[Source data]
=== Section Start ===

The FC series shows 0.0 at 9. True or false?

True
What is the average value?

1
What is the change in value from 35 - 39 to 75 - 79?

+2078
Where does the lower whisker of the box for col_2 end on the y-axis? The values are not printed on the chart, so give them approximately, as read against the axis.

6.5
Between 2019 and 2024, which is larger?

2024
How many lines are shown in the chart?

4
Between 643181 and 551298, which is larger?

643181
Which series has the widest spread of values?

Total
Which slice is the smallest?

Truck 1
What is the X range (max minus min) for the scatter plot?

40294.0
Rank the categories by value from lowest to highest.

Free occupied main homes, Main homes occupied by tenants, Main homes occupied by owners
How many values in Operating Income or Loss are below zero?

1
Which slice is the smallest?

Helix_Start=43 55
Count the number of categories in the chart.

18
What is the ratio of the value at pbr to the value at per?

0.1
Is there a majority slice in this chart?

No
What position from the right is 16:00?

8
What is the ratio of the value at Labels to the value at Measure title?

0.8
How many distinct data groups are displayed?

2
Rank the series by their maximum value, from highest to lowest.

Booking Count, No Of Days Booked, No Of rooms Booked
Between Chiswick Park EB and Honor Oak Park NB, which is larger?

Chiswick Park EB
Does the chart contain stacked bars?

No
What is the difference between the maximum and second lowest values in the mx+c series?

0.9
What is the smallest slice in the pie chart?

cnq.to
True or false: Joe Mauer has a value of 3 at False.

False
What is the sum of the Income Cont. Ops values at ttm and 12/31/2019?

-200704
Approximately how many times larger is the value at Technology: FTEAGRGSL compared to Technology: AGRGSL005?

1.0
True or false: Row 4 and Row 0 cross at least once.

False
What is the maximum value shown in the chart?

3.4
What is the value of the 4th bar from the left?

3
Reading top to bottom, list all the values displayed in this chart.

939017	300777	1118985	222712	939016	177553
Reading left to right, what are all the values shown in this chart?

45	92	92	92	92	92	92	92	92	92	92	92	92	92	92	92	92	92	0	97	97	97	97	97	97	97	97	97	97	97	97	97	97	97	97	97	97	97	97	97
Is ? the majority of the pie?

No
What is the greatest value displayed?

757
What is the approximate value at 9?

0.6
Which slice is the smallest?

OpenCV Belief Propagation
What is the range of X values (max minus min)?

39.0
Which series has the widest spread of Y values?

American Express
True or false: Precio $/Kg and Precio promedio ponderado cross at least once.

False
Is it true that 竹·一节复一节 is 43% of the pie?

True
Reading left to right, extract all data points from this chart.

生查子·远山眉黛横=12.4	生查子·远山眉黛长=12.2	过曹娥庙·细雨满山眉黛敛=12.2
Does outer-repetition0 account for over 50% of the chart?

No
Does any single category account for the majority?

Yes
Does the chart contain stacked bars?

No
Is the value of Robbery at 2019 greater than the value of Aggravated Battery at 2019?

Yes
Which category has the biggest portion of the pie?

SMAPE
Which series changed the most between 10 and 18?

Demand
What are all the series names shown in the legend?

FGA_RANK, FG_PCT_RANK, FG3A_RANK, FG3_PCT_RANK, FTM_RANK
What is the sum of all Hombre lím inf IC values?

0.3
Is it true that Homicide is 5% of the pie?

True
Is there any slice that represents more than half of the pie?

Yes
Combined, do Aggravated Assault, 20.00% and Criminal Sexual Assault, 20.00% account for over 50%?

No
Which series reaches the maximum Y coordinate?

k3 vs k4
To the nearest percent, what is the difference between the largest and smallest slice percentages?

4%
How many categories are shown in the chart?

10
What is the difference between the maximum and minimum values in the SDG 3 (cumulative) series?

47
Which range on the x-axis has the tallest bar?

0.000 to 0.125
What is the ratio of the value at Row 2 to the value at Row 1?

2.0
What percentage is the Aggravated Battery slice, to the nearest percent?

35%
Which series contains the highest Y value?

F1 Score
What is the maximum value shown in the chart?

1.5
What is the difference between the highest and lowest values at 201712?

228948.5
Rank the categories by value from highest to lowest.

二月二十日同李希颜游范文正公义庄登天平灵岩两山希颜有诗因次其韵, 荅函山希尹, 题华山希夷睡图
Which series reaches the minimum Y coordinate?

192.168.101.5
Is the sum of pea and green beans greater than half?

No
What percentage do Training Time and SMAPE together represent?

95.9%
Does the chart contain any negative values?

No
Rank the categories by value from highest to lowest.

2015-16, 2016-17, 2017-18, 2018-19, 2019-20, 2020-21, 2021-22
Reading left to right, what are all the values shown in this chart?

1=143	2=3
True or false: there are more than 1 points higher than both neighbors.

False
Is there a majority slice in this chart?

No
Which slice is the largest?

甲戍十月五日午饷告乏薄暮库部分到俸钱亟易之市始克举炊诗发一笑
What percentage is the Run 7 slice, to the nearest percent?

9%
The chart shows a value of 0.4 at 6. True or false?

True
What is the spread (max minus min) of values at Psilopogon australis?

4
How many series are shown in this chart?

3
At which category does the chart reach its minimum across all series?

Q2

=== Section End ===

Change every "True or false" in the entries above to "Is it true or false" and write all the entries out again, leaving everything else unchanged.

- Reply to the task:
The FC series shows 0.0 at 9. Is it true or false?

True
What is the average value?

1
What is the change in value from 35 - 39 to 75 - 79?

+2078
Where does the lower whisker of the box for col_2 end on the y-axis? The values are not printed on the chart, so give them approximately, as read against the axis.

6.5
Between 2019 and 2024, which is larger?

2024
How many lines are shown in the chart?

4
Between 643181 and 551298, which is larger?

643181
Which series has the widest spread of values?

Total
Which slice is the smallest?

Truck 1
What is the X range (max minus min) for the scatter plot?

40294.0
Rank the categories by value from lowest to highest.

Free occupied main homes, Main homes occupied by tenants, Main homes occupied by owners
How many values in Operating Income or Loss are below zero?

1
Which slice is the smallest?

Helix_Start=43 55
Count the number of categories in the chart.

18
What is the ratio of the value at pbr to the value at per?

0.1
Is there a majority slice in this chart?

No
What position from the right is 16:00?

8
What is the ratio of the value at Labels to the value at Measure title?

0.8
How many distinct data groups are displayed?

2
Rank the series by their maximum value, from highest to lowest.

Booking Count, No Of Days Booked, No Of rooms Booked
Between Chiswick Park EB and Honor Oak Park NB, which is larger?

Chiswick Park EB
Does the chart contain stacked bars?

No
What is the difference between the maximum and second lowest values in the mx+c series?

0.9
What is the smallest slice in the pie chart?

cnq.to
Is it true or false: Joe Mauer has a value of 3 at False.

False
What is the sum of the Income Cont. Ops values at ttm and 12/31/2019?

-200704
Approximately how many times larger is the value at Technology: FTEAGRGSL compared to Technology: AGRGSL005?

1.0
Is it true or false: Row 4 and Row 0 cross at least once.

False
What is the maximum value shown in the chart?

3.4
What is the value of the 4th bar from the left?

3
Reading top to bottom, list all the values displayed in this chart.

939017	300777	1118985	222712	939016	177553
Reading left to right, what are all the values shown in this chart?

45	92	92	92	92	92	92	92	92	92	92	92	92	92	92	92	92	92	0	97	97	97	97	97	97	97	97	97	97	97	97	97	97	97	97	97	97	97	97	97
Is ? the majority of the pie?

No
What is the greatest value displayed?

757
What is the approximate value at 9?

0.6
Which slice is the smallest?

OpenCV Belief Propagation
What is the range of X values (max minus min)?

39.0
Which series has the widest spread of Y values?

American Express
Is it true or false: Precio $/Kg and Precio promedio ponderado cross at least once.

False
Is it true that 竹·一节复一节 is 43% of the pie?

True
Reading left to right, extract all data points from this chart.

生查子·远山眉黛横=12.4	生查子·远山眉黛长=12.2	过曹娥庙·细雨满山眉黛敛=12.2
Does outer-repetition0 account for over 50% of the chart?

No
Does any single category account for the majority?

Yes
Does the chart contain stacked bars?

No
Is the value of Robbery at 2019 greater than the value of Aggravated Battery at 2019?

Yes
Which category has the biggest portion of the pie?

SMAPE
Which series changed the most between 10 and 18?

Demand
What are all the series names shown in the legend?

FGA_RANK, FG_PCT_RANK, FG3A_RANK, FG3_PCT_RANK, FTM_RANK
What is the sum of all Hombre lím inf IC values?

0.3
Is it true that Homicide is 5% of the pie?

True
Is there any slice that represents more than half of the pie?

Yes
Combined, do Aggravated Assault, 20.00% and Criminal Sexual Assault, 20.00% account for over 50%?

No
Which series reaches the maximum Y coordinate?

k3 vs k4
To the nearest percent, what is the difference between the largest and smallest slice percentages?

4%
How many categories are shown in the chart?

10
What is the difference between the maximum and minimum values in the SDG 3 (cumulative) series?

47
Which range on the x-axis has the tallest bar?

0.000 to 0.125
What is the ratio of the value at Row 2 to the value at Row 1?

2.0
What percentage is the Aggravated Battery slice, to the nearest percent?

35%
Which series contains the highest Y value?

F1 Score
What is the maximum value shown in the chart?

1.5
What is the difference between the highest and lowest values at 201712?

228948.5
Rank the categories by value from highest to lowest.

二月二十日同李希颜游范文正公义庄登天平灵岩两山希颜有诗因次其韵, 荅函山希尹, 题华山希夷睡图
Which series reaches the minimum Y coordinate?

192.168.101.5
Is the sum of pea and green beans greater than half?

No
What percentage do Training Time and SMAPE together represent?

95.9%
Does the chart contain any negative values?

No
Rank the categories by value from highest to lowest.

2015-16, 2016-17, 2017-18, 2018-19, 2019-20, 2020-21, 2021-22
Reading left to right, what are all the values shown in this chart?

1=143	2=3
Is it true or false: there are more than 1 points higher than both neighbors.

False
Is there a majority slice in this chart?

No
Which slice is the largest?

甲戍十月五日午饷告乏薄暮库部分到俸钱亟易之市始克举炊诗发一笑
What percentage is the Run 7 slice, to the nearest percent?

9%
The chart shows a value of 0.4 at 6. Is it true or false?

True
What is the spread (max minus min) of values at Psilopogon australis?

4
How many series are shown in this chart?

3
At which category does the chart reach its minimum across all series?

Q2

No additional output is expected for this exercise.